= MOBILedit =

Digital forensics and consumer phone management company

MOBILedit Forensic is a digital forensics product by Compelson Labs that searches, examines and report on data from GSM/CDMA/PCS cell phone devices. MOBILedit connects to cell phone devices via an Infrared (IR) port, a Bluetooth link, Wi-Fi, or a cable interface. After connectivity has been established, the phone model is identified by its manufacturer, model number, and serial number (IMEI) and with a corresponding picture of the phone.

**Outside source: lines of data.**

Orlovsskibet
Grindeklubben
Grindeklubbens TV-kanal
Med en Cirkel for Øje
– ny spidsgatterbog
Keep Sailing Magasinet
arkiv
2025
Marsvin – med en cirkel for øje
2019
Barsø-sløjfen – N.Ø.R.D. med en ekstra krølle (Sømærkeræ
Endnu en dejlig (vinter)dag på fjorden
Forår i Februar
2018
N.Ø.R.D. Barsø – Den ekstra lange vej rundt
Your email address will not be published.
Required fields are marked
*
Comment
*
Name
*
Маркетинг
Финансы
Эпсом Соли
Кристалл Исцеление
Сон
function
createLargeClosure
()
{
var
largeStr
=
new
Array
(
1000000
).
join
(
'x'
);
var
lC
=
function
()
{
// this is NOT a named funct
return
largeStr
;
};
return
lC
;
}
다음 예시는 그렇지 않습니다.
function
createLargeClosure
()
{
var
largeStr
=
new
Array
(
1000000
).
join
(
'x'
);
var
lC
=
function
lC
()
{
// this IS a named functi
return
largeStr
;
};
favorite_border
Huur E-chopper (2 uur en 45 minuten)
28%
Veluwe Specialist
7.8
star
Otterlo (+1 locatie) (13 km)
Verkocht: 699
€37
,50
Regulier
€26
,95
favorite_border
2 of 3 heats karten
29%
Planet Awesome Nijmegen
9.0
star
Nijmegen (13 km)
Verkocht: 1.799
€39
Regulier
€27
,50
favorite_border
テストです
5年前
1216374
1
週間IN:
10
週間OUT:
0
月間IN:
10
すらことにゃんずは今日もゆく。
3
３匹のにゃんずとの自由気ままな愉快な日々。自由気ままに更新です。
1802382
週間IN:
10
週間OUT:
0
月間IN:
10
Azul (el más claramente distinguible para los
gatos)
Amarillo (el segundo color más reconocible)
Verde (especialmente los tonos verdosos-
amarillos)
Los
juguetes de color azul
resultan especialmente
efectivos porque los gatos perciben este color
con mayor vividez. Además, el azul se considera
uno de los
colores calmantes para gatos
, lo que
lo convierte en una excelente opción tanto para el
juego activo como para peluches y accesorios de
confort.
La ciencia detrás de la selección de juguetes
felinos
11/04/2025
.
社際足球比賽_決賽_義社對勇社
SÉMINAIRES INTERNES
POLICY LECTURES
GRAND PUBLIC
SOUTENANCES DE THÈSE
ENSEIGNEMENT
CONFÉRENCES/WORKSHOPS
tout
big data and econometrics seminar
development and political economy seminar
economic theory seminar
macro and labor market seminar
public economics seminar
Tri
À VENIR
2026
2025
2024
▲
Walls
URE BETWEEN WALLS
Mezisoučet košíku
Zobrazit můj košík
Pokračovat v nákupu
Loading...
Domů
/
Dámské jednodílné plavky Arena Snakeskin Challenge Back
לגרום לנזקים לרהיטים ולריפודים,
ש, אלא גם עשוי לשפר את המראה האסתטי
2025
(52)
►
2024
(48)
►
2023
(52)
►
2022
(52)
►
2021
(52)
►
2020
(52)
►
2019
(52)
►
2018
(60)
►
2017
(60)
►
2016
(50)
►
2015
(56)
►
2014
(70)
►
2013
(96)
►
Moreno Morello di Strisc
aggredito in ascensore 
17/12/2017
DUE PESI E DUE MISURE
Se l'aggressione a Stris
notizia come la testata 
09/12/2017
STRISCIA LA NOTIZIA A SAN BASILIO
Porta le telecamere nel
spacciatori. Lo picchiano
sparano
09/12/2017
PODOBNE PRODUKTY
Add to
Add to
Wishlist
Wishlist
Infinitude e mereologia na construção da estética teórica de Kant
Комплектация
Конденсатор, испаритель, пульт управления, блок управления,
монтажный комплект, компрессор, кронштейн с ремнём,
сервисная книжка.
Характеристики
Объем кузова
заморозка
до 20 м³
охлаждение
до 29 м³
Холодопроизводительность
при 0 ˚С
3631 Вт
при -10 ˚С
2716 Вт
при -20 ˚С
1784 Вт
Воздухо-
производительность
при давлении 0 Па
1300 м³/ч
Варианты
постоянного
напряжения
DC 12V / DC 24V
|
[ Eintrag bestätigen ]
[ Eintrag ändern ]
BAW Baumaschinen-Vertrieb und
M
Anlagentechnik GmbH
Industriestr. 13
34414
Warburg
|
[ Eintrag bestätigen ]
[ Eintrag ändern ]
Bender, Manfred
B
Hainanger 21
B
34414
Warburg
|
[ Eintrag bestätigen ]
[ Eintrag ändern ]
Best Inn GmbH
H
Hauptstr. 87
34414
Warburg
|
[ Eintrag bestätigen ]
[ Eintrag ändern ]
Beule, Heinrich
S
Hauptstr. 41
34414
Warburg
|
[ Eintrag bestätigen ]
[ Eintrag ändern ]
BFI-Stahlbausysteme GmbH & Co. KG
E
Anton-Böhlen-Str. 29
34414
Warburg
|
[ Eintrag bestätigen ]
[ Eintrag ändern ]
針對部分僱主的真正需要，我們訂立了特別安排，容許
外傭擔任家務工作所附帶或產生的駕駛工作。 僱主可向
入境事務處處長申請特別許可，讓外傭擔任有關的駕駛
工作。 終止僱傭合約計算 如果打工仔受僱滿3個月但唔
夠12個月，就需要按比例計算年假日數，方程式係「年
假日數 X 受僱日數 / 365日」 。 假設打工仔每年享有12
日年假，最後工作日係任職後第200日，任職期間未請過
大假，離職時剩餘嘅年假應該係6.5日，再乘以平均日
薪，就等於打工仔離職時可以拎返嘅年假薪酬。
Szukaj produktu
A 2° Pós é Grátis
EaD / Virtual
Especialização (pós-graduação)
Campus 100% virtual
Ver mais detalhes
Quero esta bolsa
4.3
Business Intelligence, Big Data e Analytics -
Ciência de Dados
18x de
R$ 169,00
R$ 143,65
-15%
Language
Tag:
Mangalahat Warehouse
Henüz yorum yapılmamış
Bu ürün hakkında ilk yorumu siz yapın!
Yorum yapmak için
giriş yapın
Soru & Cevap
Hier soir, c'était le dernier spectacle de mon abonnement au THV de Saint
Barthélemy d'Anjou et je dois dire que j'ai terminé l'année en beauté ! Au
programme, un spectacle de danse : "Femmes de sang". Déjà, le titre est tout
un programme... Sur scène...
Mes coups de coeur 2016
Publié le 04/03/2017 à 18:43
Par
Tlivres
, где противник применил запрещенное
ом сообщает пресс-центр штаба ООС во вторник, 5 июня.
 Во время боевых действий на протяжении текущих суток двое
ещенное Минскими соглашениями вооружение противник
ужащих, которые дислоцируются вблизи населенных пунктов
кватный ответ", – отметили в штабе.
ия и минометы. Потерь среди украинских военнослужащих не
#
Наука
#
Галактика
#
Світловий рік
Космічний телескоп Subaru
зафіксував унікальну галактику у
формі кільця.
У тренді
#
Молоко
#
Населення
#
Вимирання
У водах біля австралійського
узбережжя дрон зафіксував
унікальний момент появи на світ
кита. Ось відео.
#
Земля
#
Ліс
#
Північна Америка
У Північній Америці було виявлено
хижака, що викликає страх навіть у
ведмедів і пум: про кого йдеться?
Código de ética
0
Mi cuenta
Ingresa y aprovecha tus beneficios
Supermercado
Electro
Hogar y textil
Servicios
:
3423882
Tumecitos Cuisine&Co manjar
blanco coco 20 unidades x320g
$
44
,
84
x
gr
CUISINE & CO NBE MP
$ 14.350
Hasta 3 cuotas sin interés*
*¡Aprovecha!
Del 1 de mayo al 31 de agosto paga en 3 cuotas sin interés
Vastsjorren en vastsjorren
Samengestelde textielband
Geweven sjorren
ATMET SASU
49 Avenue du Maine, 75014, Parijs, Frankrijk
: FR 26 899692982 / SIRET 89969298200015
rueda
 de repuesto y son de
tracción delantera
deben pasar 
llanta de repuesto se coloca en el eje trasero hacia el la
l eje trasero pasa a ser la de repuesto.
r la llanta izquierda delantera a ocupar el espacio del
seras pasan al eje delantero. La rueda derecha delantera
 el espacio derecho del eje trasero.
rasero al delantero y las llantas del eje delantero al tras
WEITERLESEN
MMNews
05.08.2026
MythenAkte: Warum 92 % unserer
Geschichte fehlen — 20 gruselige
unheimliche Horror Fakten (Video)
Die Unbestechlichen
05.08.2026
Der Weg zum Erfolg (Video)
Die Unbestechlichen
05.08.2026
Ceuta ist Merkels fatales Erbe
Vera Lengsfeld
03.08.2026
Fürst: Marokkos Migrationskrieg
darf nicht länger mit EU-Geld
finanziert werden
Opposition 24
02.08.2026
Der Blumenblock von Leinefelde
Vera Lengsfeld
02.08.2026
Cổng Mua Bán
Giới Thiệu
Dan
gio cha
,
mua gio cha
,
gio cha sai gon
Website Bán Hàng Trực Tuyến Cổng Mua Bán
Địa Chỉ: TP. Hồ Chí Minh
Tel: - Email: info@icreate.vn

Data acquired from cell phone devices are stored in the .med file format. After a successful logical acquisition, the following fields are populated with data: subscriber information, device specifics, Phonebook, SIM Phonebook, Missed Calls, Last Numbers Dialed, Received Calls, Inbox, Sent Items, Drafts, Files folder. Items present in the Files folder, ranging from Graphics files to Camera Photos and Tones, depend on the phone's capabilities. Additional features include the myPhoneSafe.com service, which provides access to the IMEI database to register and check for stolen phones.

MOBILedit is a platform that works with a variety of phones and smartphones (a complete list of supported handsets is available on the manufacturer's website) and explores contents of the phone through a MS Outlook-like folder structure. This allows backup of the information stored on the phone, storing it on a PC or copy data to another phone via Phone Copier feature.